Mainzeal was one of the largest construction companies in New Zealand when it was put into receivership in 2012, liquidation followed shortly afterwards. Fast-forward five years and the receivership stage process has just been completed with the Receivers retiring on 15 May 2017.
The completion of the Receivership means that the secured creditors (bank) and preferred creditors (IRD, employees) have been paid amounts owing and the remaining assets have been transferred to the liquidators. The liquidators’ job is to realise any remaining assets and distribute these amongst the unsecured creditors.
Liquidation – unsecured creditors
At the completion of the Receivership $6m was transferred to the liquidators. This may seem like a significant sum although when this amount is compared this against the $157m of unsecured creditor claims the distribution to unsecured creditors is not looking promising.

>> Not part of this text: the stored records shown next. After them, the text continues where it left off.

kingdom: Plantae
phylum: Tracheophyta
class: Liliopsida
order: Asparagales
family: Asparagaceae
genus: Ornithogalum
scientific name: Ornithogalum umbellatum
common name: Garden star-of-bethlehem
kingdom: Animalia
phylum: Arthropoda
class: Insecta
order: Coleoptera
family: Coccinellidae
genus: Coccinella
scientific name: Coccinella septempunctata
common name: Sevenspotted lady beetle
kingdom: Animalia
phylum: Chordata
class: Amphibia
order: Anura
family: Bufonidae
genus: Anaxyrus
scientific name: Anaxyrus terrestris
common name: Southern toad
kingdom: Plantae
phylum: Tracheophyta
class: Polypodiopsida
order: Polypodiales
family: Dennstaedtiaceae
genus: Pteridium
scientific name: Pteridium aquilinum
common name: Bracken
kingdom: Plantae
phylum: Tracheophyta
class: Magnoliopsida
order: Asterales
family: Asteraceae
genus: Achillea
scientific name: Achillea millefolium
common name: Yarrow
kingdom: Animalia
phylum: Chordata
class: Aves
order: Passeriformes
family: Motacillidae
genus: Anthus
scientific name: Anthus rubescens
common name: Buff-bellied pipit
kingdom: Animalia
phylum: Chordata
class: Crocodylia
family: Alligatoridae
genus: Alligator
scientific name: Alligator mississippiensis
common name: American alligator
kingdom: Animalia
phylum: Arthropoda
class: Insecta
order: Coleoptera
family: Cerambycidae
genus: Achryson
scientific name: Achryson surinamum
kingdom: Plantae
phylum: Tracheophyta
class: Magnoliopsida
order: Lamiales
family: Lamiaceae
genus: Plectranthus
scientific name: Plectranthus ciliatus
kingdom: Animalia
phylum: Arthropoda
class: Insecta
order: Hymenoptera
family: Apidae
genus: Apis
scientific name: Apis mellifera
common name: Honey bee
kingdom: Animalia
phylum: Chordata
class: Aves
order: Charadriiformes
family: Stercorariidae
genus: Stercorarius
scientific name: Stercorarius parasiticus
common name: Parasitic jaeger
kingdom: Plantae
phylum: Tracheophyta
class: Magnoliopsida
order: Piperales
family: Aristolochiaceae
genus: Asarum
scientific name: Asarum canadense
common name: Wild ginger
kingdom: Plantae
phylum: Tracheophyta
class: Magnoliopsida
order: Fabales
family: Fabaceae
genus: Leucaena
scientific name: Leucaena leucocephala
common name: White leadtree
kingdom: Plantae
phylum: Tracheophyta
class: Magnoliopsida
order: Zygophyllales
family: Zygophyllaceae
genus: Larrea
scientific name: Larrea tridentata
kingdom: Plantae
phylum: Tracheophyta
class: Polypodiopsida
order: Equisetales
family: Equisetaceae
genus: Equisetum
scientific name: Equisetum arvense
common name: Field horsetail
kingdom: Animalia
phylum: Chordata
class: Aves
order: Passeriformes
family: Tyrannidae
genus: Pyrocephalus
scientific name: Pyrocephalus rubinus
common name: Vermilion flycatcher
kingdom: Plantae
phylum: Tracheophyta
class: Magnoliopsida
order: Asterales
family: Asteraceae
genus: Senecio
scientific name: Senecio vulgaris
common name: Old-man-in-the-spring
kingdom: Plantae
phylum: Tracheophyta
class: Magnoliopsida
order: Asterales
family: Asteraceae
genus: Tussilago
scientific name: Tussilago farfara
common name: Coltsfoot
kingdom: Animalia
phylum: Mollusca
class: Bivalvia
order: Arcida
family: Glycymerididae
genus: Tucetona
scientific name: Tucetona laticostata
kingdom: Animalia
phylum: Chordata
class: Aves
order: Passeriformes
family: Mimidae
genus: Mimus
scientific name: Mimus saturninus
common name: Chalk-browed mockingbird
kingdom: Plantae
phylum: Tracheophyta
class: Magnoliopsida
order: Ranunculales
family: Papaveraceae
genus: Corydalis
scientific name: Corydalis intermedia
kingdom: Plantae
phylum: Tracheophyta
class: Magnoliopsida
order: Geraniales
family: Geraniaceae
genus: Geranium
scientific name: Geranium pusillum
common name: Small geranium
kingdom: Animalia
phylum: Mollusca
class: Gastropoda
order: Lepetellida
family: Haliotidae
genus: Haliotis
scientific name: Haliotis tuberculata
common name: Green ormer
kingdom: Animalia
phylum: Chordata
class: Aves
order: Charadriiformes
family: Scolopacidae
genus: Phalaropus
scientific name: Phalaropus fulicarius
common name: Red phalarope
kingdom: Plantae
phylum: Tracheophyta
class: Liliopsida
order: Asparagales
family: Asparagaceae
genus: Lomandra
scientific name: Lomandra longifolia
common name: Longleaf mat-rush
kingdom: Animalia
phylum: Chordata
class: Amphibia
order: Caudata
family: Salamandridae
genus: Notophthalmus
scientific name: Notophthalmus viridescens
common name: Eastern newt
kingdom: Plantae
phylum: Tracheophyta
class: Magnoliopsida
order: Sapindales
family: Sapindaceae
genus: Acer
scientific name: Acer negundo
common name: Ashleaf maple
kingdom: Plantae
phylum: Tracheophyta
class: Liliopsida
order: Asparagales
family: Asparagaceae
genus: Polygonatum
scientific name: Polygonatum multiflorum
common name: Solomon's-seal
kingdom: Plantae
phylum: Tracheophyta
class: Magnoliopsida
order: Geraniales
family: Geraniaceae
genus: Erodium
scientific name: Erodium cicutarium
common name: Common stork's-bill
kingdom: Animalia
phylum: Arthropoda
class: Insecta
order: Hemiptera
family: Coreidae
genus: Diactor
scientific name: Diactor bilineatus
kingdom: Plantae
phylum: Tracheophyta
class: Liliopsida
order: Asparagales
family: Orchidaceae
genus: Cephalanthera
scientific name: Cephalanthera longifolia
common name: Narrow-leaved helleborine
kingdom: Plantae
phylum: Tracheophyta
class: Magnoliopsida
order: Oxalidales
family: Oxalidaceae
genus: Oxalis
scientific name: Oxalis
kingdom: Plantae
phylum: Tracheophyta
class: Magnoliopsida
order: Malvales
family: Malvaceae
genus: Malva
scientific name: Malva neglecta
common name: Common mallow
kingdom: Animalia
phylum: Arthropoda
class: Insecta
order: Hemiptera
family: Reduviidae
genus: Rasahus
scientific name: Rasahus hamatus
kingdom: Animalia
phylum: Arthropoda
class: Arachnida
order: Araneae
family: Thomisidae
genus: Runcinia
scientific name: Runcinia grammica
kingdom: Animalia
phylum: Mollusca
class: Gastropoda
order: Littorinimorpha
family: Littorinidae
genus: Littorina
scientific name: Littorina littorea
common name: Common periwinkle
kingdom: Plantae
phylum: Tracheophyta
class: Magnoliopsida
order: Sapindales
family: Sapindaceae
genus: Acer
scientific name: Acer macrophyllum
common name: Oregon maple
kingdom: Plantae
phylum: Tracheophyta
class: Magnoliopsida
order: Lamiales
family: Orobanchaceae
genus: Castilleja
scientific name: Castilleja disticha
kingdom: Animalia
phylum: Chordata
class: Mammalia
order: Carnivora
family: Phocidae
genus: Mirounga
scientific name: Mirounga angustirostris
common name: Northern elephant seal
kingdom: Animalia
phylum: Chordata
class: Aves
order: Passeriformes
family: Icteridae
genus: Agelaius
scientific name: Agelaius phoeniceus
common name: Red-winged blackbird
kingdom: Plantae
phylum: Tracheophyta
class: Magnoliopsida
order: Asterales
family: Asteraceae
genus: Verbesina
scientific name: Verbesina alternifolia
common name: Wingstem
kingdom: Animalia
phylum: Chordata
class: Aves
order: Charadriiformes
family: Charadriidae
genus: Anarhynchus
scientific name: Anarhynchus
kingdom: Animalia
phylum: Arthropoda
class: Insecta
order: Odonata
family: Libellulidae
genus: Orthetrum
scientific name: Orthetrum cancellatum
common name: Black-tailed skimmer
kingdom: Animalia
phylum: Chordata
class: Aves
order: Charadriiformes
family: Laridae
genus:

The liquidators have indicated that any distribution to unsecured creditors will largely be dependent on the success of court actions being brought against the previous directors of Mainzeal and their related companies and it will be interesting to follow these cases as they progress to trial (the liquidators have secured funding for these proceedings and they are currently in the discovery stage).
Retention trust regime
The Mainzeal liquidation is often cited as the catalyst for the retentions trust regime that requires all retention money on commercial construction projects to either be held on trust for the payee or to be secured by a complying instrument (insurance or bond). This requirement is now law and applies to all contracts entered into or renewed after 31 March 2017 (see previous blogs here and here).